Findlaw Columnist Joanne Mariner today discusses the case of Abdallah Higazy and its potential ramifications.

Higazy is the 30 year-old Egyptian grad student with a valid visa. who was detained after a security guard at the Millenium Hilton Hotel, located across the street from the World Trade Center attack site, claimed to have found an aviation radio his room on Sept. 12.

Later, the radio was claimed by an American Airlines pilot. By that time, Hgazi had been interrogated outside the presence of his lawyer and intimidated into falsely confessing the radio was his.
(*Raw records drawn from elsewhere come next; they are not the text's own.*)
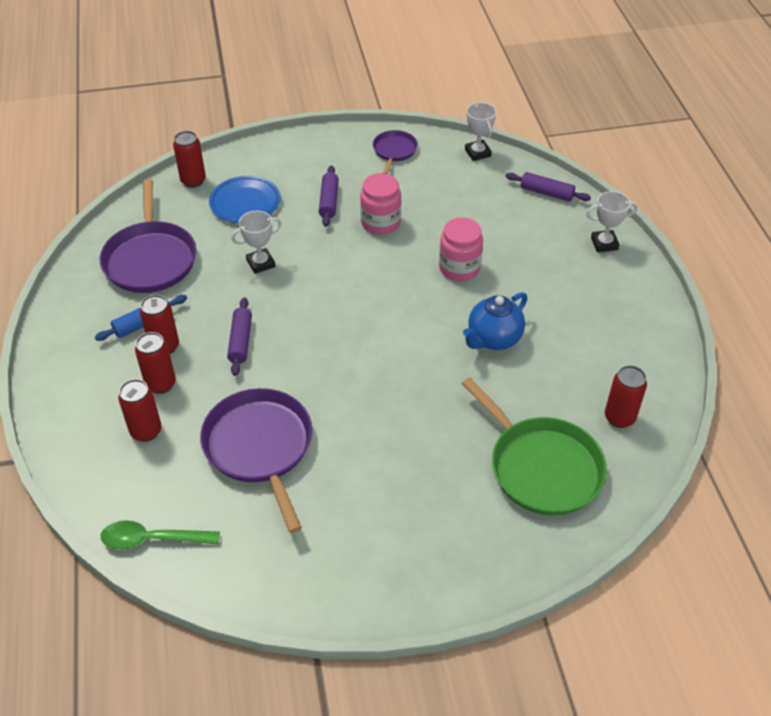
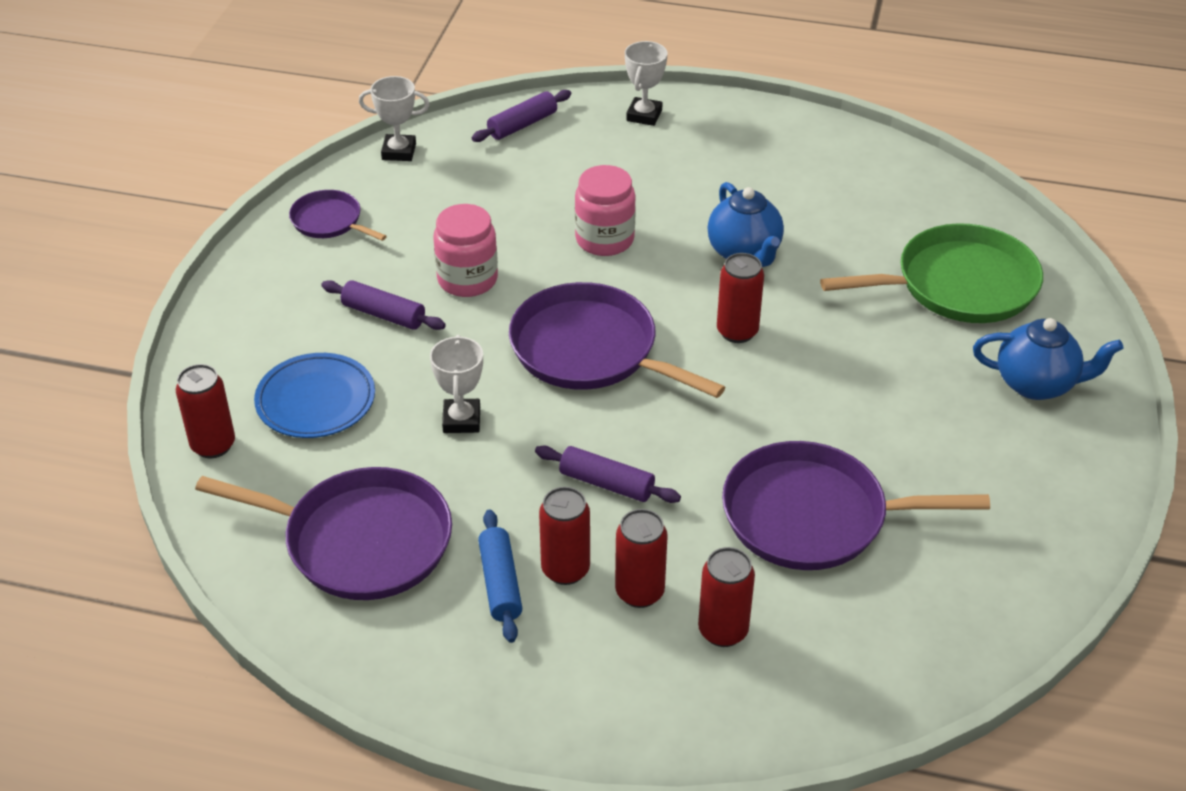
camera: 65 degrees left, 5 degrees down
(152, 539) = (922, 669): green spoon -> none
(351, 296) = (590, 350): none -> purple pan
(458, 542) = (1036, 384): none -> blue teapot
(619, 417) = (916, 204): red can -> red can (737, 331)

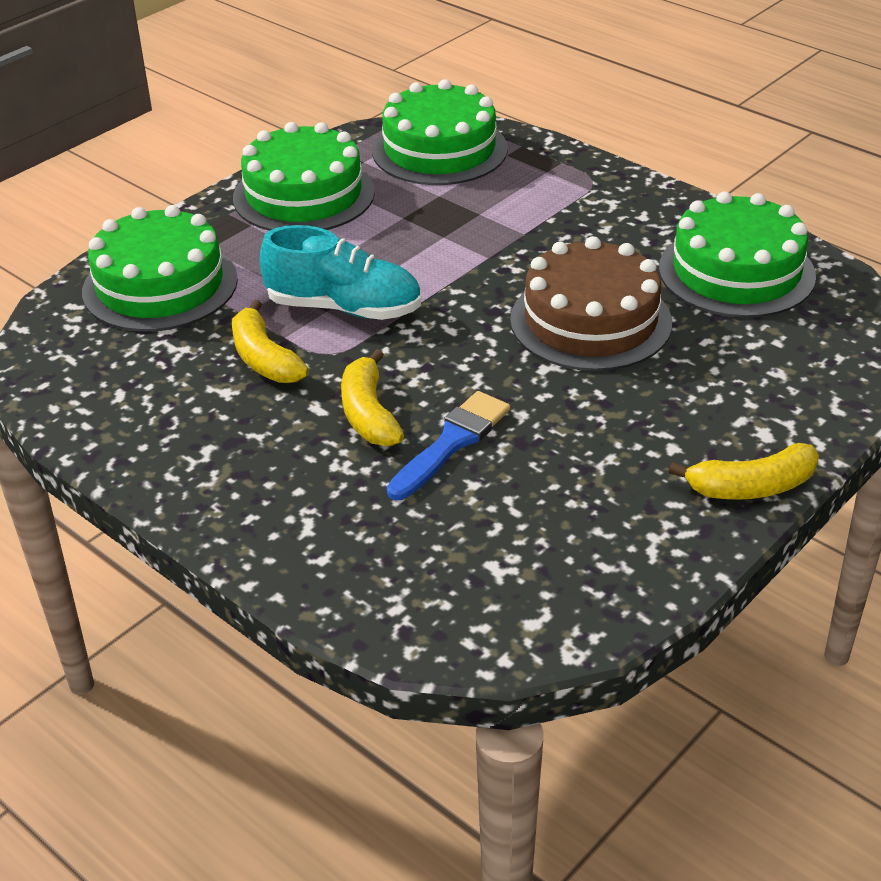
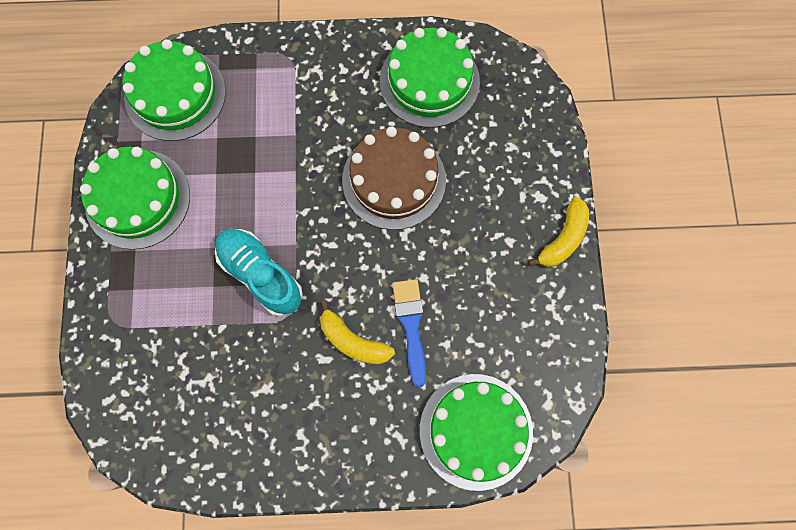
camera: 45 degrees left, 35 degrees up
(160, 285) = (139, 342): green cake -> green cake (476, 431)
(264, 359) = (260, 348): yellow banana -> none
(344, 308) = (260, 275): turquoise shoe -> turquoise shoe turned 105 degrees counterclockwise

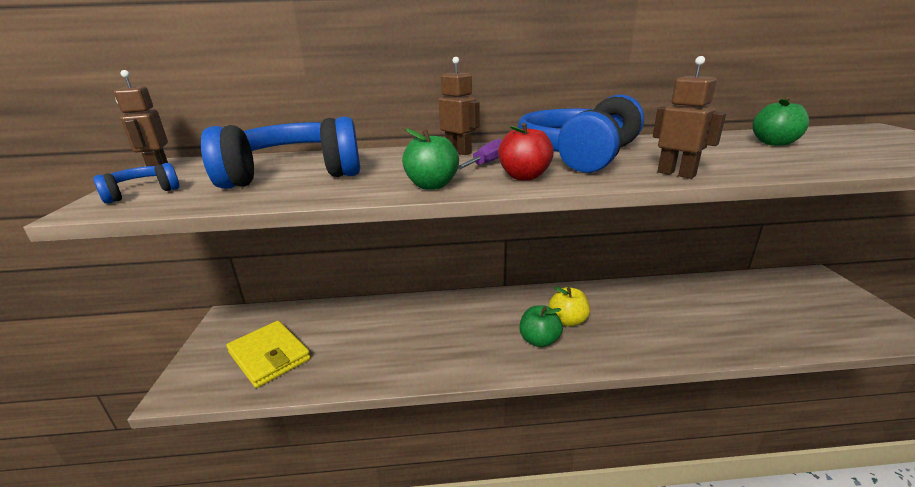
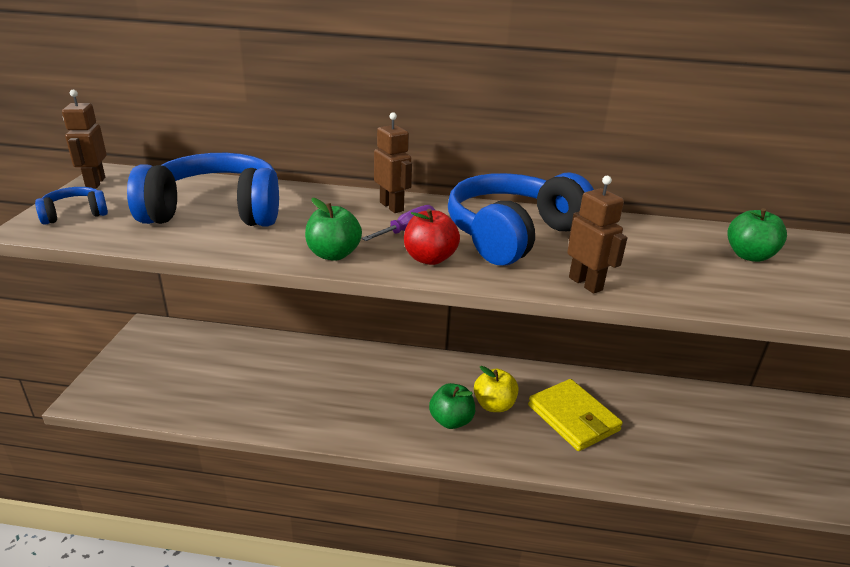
camera: 10 degrees right, 5 degrees up
(269, 356) = (178, 380): yellow wallet -> yellow wallet (573, 418)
Mariner examines the consequences of the government's position that lawyers must be excluded from the interrogation process because "they would pose an impediment to intelligence gathering" and, get this, "undermine the interrogation dynamic."

Mariner says that the Higazy case and those of other detainees being held as material witnesses and on immigration charges "... suggests that the desired atmosphere for interrogations is one of intimidation rather than trust, and that the denial of legal counsel may result in injustice rather than the collection of accurate information."

In court documents made public last week, the judge in the Higazy case, the Hon. Jed Rakoff, ordered prosecutors to investigate the FBI's conduct of the investigation. He feels they misled him at hearings in the case.
Mariner's article is thorough, well-researched and should give all of us pause to wonder exactly what it is our federal prosecutors and the Justice Department are doing behind closed doors.